The team members were also familiar with each other before the mission began. All of these factors can be identified in examples of positive teamwork on Earth, the researchers said.
“How familiar team members are with one another has been shown to help teams work better together likely because it provides team members with knowledge about each other and helps them communicate better and more efficiently,” McMenamin said.
Stress is a common negative factor that can influence team performance on Earth and in space. It’s distracting, increases anxiety, causes cooperative difficulty, increases task overload and contributes to destructive emotions.
“Anyone who has worked on a team knows conflict amongst team members can harm team performance and make for a negative experience. When people argue about how to get things done, or get into personal disagreements, there is less time and energy left for completing tasks,” McMenamin said.
“What’s interesting is that there are different types of conflict, and so long as interpersonal issues and arguments about how to go about accomplishing tasks are avoided, differences in views and opinions might actually improve team performance likely because this allows for the team to benefit from each member’s knowledge and perspective.”
Given that this particular analog mission only lasted for about a month, the researchers are interested to know how things might play out over the course of a long-duration mission.
“Major issues caused by psychological distress and interpersonal problems don’t tend to show up until months or even years spent in an isolated, confined, and extreme environment, which highlights the need for longer-duration simulations,” McMenamin said.
Teamwork makes the dream work
Being a good team player has almost always been part of the astronaut playbook, going back to the days of the Apollo missions.
Former NASA astronaut Mike Massimino spoke to CNN in September about the Netflix series “Away,” which focuses on an international crew leading the first human mission to Mars. Massimino served as a consultant for the show.
The show crew was most interested in hearing about the human side of being an astronaut, Massimino said. For example, they asked him about the emotional aspects of leaving your family behind on Earth, the camaraderie between the crew and “what it’s like in your heart and soul, rather than the process,” he said.
Massimino, who flew on multiple missions during the Shuttle era, told them that “the Earth looks like heaven.
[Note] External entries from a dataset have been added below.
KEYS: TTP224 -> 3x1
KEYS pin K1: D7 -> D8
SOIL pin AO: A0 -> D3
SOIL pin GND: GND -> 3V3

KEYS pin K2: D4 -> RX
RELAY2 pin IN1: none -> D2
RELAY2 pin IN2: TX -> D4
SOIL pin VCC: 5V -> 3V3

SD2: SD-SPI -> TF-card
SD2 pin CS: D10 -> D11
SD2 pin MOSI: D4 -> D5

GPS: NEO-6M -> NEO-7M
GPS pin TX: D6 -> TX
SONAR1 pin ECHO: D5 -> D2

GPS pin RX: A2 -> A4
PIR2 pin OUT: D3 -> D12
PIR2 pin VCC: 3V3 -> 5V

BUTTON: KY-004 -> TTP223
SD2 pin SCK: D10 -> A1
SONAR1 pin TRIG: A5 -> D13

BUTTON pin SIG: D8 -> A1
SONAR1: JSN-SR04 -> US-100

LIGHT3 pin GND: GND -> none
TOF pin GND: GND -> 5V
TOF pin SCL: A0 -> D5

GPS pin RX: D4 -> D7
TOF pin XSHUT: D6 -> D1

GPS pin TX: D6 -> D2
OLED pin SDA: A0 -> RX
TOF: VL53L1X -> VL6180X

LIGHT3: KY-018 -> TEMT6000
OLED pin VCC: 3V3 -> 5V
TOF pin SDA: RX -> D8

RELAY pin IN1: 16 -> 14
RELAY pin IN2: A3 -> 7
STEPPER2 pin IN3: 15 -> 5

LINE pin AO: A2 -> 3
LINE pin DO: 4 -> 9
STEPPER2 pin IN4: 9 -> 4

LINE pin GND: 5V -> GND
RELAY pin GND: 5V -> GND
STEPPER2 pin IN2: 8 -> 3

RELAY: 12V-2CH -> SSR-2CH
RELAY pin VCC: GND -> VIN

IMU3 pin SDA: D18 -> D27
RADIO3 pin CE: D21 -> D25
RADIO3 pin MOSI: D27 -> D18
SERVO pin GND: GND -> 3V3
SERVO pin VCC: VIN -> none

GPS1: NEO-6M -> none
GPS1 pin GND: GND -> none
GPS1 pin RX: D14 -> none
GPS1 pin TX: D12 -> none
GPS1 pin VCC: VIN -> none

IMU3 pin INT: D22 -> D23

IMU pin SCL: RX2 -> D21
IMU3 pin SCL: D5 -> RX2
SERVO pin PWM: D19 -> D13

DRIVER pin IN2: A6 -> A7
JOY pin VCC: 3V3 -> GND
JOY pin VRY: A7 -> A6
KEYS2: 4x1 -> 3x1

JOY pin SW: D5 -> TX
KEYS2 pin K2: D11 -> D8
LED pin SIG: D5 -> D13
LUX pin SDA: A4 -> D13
It makes you realize we’re so lucky to be here.”
Regarding the teamwork aspect of spaceflight, “we really do love each other as astronauts,” Massimino said. “It’s like a hybrid between a family member and a friend. You really do care about each other. And there were seven of us on the Shuttle crew. We became like a family, having all of these experiences in training and spaceflight. They’re extraordinary and there is not anything I wouldn’t do for these people.”
Massimino was selected to be an astronaut in 1996. When asked about the traits that would be important for astronauts going to Mars, he said he feels that the selection process would be similar to the way NASA chooses astronaut candidates now for long-term spaceflight on the International Space Station.
“We’re looking for people who would be good candidates for long-duration spaceflight that get along, personalities that would let things roll. If things go wrong, you make mistakes because you’re not perfect, you need to be able to roll with it. They should be able to contribute and be a good positive crew member, not only for their crewmates, but the people helping them back on Earth.”
One of the most important aspects that helps the crew’s morale and performance is a connection to Earth and the people they care about on it – something that will be increasingly more difficult as a spacecraft leaves Earth for Mars, causing communication delays.
People tend to think of astronauts as superheroes, Massimino said.
“But we’re really just regular people who care about each other and have really awesome jobs.”